Retype word for word the first line of the listing and each line after it up to the line with "that the last", with the pictures taken out.

*** PROVIDED DATA ***

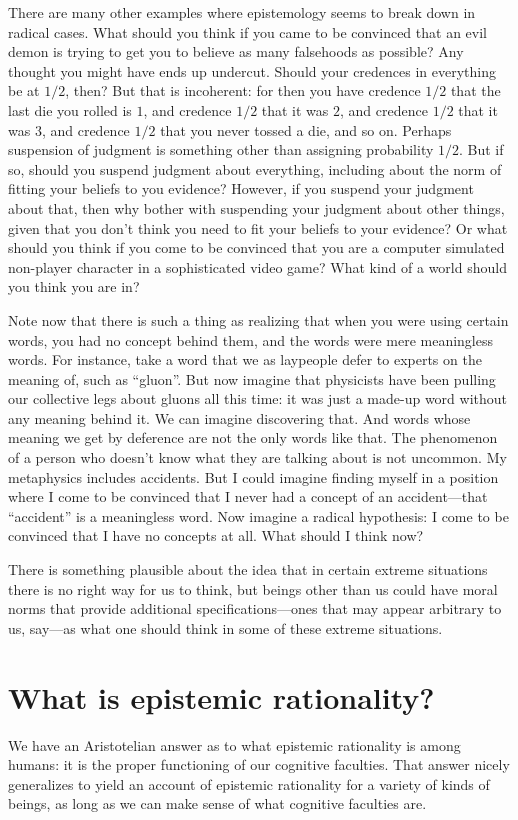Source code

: There are many other examples where epistemology seems to break down in radical cases. What should you think if you came to be
convinced that an evil demon is trying to get you to believe as many falsehoods as possible? Any thought you might have ends
up undercut. Should your credences in everything be at $1/2$, then? But that is incoherent: for then you have credence $1/2$
that the last die you rolled is $1$, and credence $1/2$ that it was $2$, and credence $1/2$ that it was $3$, and credence $1/2$
that you never tossed a die, and so on. Perhaps suspension of judgment is something other than assigning probability $1/2$. But 
if so, should you suspend judgment about everything, including about the norm of fitting your beliefs to you evidence? However,
if you suspend your judgment about that, then why bother with suspending your judgment about other things, given that you don't 
think you need to fit your beliefs to your evidence? Or what should you think if you come to be convinced that you are a computer 
simulated non-player character in a sophisticated video game? What kind of a world should you think you are in? 

Note now that there is such a thing as realizing that when you were using certain words, you had no concept behind them, and
the words were mere meaningless words. For instance, take a word that we as laypeople defer to experts on the meaning of, such
as ``gluon''. But now imagine that physicists have been pulling our collective legs about gluons all this time: it was just a 
made-up word without any meaning behind it. We can imagine discovering that. And words whose meaning we get by deference are not
the only words like that. The phenomenon of a person who doesn't know what they are talking about is not uncommon. My metaphysics
includes accidents. But I could imagine finding myself in a position where I come to be convinced that I never had a concept of
an accident---that ``accident'' is a meaningless word. Now imagine a radical hypothesis: I come to be convinced that I have no
concepts at all. What should I think now? 

There is something plausible about the idea that in certain extreme situations there is no right way for us to think,
but beings other than us could have moral norms that provide additional specifications---ones that may appear 
arbitrary to us, say---as what one should think in some of these extreme situations. 

\section{What is epistemic rationality?}
We have an Aristotelian answer as to what epistemic rationality is among humans: it is the proper functioning of 
our cognitive faculties. That answer nicely generalizes to yield an account of epistemic rationality for a variety 
of kinds of beings, as long as we can make sense of what cognitive faculties are. 

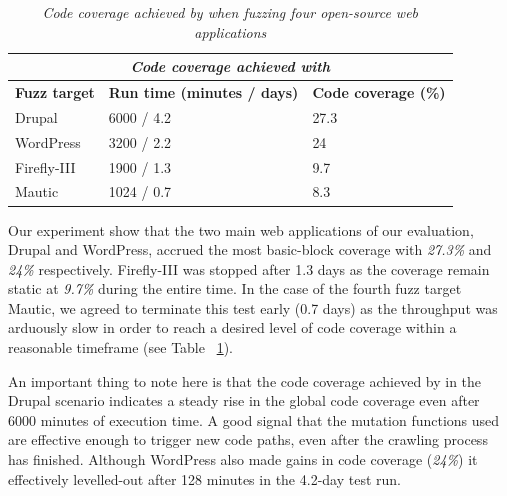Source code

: \begin{table}[ht]
\centering
 \begin{tabular}{@{}|l|l|l|@{}}
 \hline
 \multicolumn{3}{|c|}{\textit{\textbf{Code coverage achieved with \pname{} }}} \\
 \hline
 \textbf{Fuzz target} & \textbf{Run time (minutes / days)} & \textbf{Code coverage (\%)} \\ 
 \hline\hline
 Drupal & 6000 / 4.2 & 27.3 \\ 
 \hline
 WordPress & 3200 / 2.2 & 24 \\ 
 \hline
 Firefly-III & 1900 / 1.3 & 9.7 \\ 
 \hline
 Mautic & 1024 / 0.7 & 8.3 \\ 
 \hline
 \end{tabular}
 \captionsetup{justification=centering}
 \caption[Code coverage achieved by \pname{}]{\textit{Code coverage achieved by \pname{} when fuzzing four open-source web applications}}

 \label{coverage_table}
\end{table}

Our experiment show that the two main web applications of our evaluation, Drupal and WordPress, accrued the most basic-block coverage with \emph{27.3\%} and \emph{24\%} respectively. Firefly-III was stopped after 1.3 days as the coverage remain static at \emph{9.7\%} during the entire time. In the case of the fourth fuzz target Mautic, we agreed to terminate this test early (0.7 days) as the throughput was arduously slow in order to reach a desired level of code coverage within a reasonable timeframe (see Table ~\ref{coverage_table}). 

An important thing to note here is that the code coverage achieved by \pname{} in the Drupal scenario indicates a steady rise in the global code coverage even after 6000 minutes of execution time. A good signal that the mutation functions used are effective enough to trigger new code paths, even after the crawling process has finished. Although WordPress also made gains in code coverage (\emph{24\%}) it effectively levelled-out after 128 minutes in the 4.2-day test run.
 
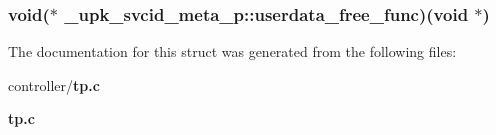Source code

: \subsubsection[{userdata\_\-free\_\-func}]{\setlength{\rightskip}{0pt plus 5cm}void($\ast$ {\bf \_\-upk\_\-svcid\_\-meta\_\-p::userdata\_\-free\_\-func})(void $\ast$)}\label{struct__upk__svcid__meta__p_a43bbc7017aac9ab625afd4fb6b291e90}


The documentation for this struct was generated from the following files:\begin{DoxyCompactItemize}
\item 
controller/{\bf tp.c}\item 
{\bf tp.c}\end{DoxyCompactItemize}
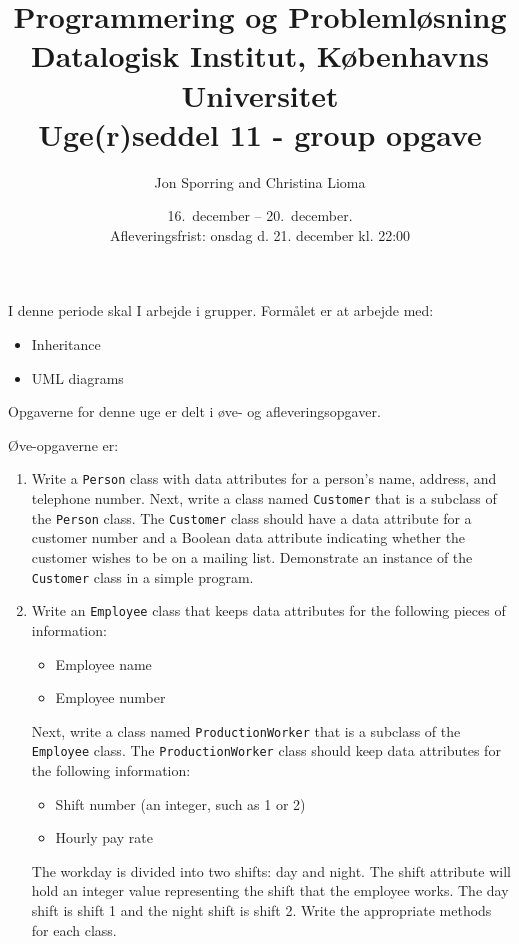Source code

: \documentclass[a4paper,12pt]{article}
\title{Programmering og Problemløsning\\Datalogisk Institut,
  Københavns Universitet\\Uge(r)seddel 11 - group opgave}
\author{Jon Sporring and Christina Lioma}
\date{16.\ december -- 20.\ december.\\Afleveringsfrist: onsdag d. 21. december kl. 22:00}
\begin{document}
\maketitle

I denne periode skal I arbejde i grupper. 
Formålet er at arbejde med:
\begin{itemize}
\item Inheritance
\item UML diagrams
\end{itemize}

Opgaverne for denne uge er delt i øve- og afleveringsopgaver. 

Øve-opgaverne er:
\begin{enumerate}[label=10ø.\arabic*,start=0]

\item Write a \texttt{Person} class with data attributes for a person's name, address, and telephone number. Next, write a class named \texttt{Customer} that is a subclass of the \texttt{Person} class. The \texttt{Customer} class should have a data attribute for a customer number and a Boolean data attribute indicating whether the customer wishes to be on a mailing list. Demonstrate an instance of the \texttt{Customer} class in a simple program.
  
\item Write an \texttt{Employee} class that keeps data attributes for the following pieces of information: 
  \begin{itemize}
  \item Employee name
  \item Employee number
  \end{itemize}
  Next, write a class named \texttt{ProductionWorker} that is a subclass of the \texttt{Employee} class. The \texttt{ProductionWorker} class should keep data attributes for the following information:
  \begin{itemize}
  \item Shift number (an integer, such as 1 or 2)
  \item Hourly pay rate
  \end{itemize}
  The workday is divided into two shifts: day and night. The shift attribute will hold an integer value representing the shift that the employee works. The day shift is shift 1 and the night shift is shift 2. Write the appropriate methods for each class.
  

\end{enumerate}
\end{document}
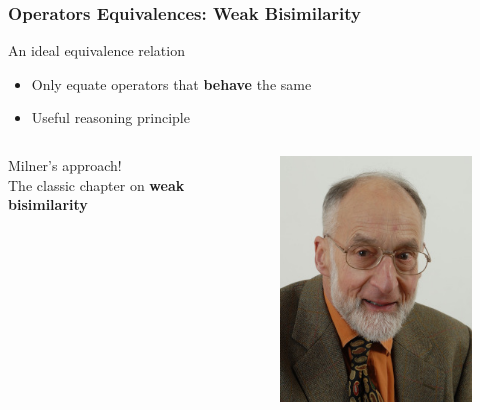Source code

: \documentclass[fleqn,aspectratio=169,10pt]{beamer}
\begin{document}
\begin{frame}[fragile]
  \frametitle{Operators Equivalences: Weak Bisimilarity}
  \begin{block}{An ideal equivalence relation}
    \begin{itemize}
      \item Only equate operators that \textbf{behave} the same
      \item Useful reasoning principle
    \end{itemize}
  \end{block}
  \pause
  \begin{itemize}

          \begin{columns}
            \begin{column}{.42\textwidth}
              \item Milner's approach!\\ The classic chapter on \textbf{weak bisimilarity}
            \end{column}
            \begin{column}{.1\textwidth}
              \begin{figure}
                \includegraphics[width=1\textwidth]{milner.jpg}

\end{figure}
\end{column}
\end{columns}
\end{itemize}
\end{frame}
\end{document}
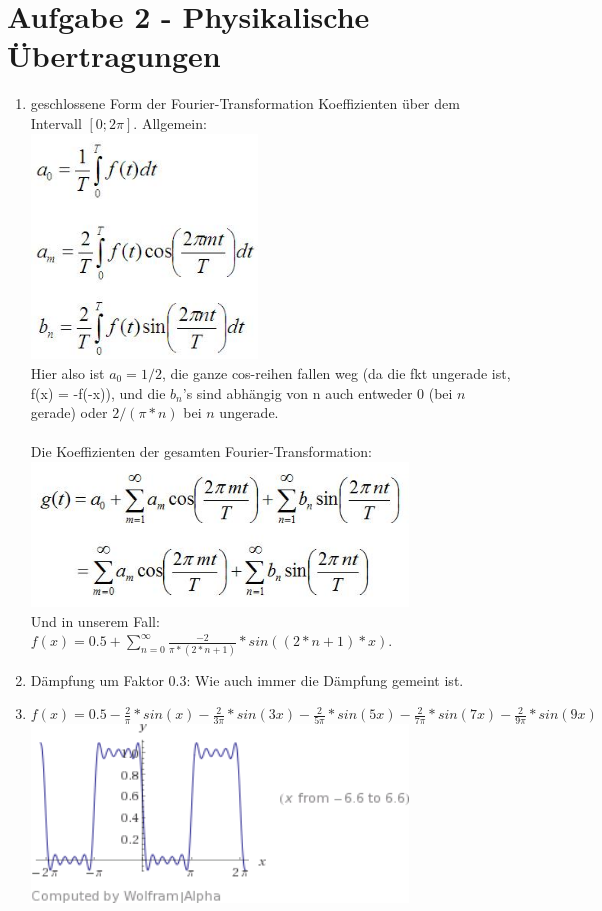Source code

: \documentclass{scrartcl}
\begin{document}
\section*{Aufgabe 2 - Physikalische Übertragungen}
\begin{enumerate}
    \item geschlossene Form der Fourier-Transformation Koeffizienten über dem Intervall $[0;2\pi]$.
        Allgemein: \\
    \includegraphics[width=6cm]{optimalcoefficients.jpg} \\
        Hier also ist $a_0 = 1/2$, die ganze cos-reihen fallen weg (da die fkt ungerade ist, f(x) = -f(-x)),
        und die $b_n$'s sind abhängig von n auch entweder $0$ (bei $n$ gerade) oder $2/(\pi * n)$ bei $n$ ungerade. \\ \\
        Die Koeffizienten der gesamten Fourier-Transformation: \\
        \includegraphics[width=10cm]{fouriersum.jpg} \\
        Und in unserem Fall: $ f(x) = 0.5 + \sum_{n=0}^{\infty}{\frac{-2}{\pi * (2 * n + 1)} * sin((2 * n + 1) * x)} $.
    \item Dämpfung um Faktor 0.3: Wie auch immer die Dämpfung gemeint ist.
    \item $f(x) = 0.5 - \frac{2}{\pi}*sin(x) - \frac{2}{3\pi}*sin(3 x) - \frac{2}{5\pi}*sin(5 x) -
        \frac{2}{7\pi}*sin(7 x) - \frac{2}{9\pi}*sin(9 x) $ \\
        \includegraphics[width=10cm]{graph.png} \\


\end{enumerate}
\end{document}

*** End of PROVIDED DATA ***

# [PROBLEM SOLUTION]
Source code

: There are many other examples where epistemology seems to break down in radical cases. What should you think if you came to be
convinced that an evil demon is trying to get you to believe as many falsehoods as possible? Any thought you might have ends
up undercut. Should your credences in everything be at $1/2$, then? But that is incoherent: for then you have credence $1/2$
that the last die you rolled is $1$, and credence $1/2$ that it was $2$, and credence $1/2$ that it was $3$, and credence $1/2$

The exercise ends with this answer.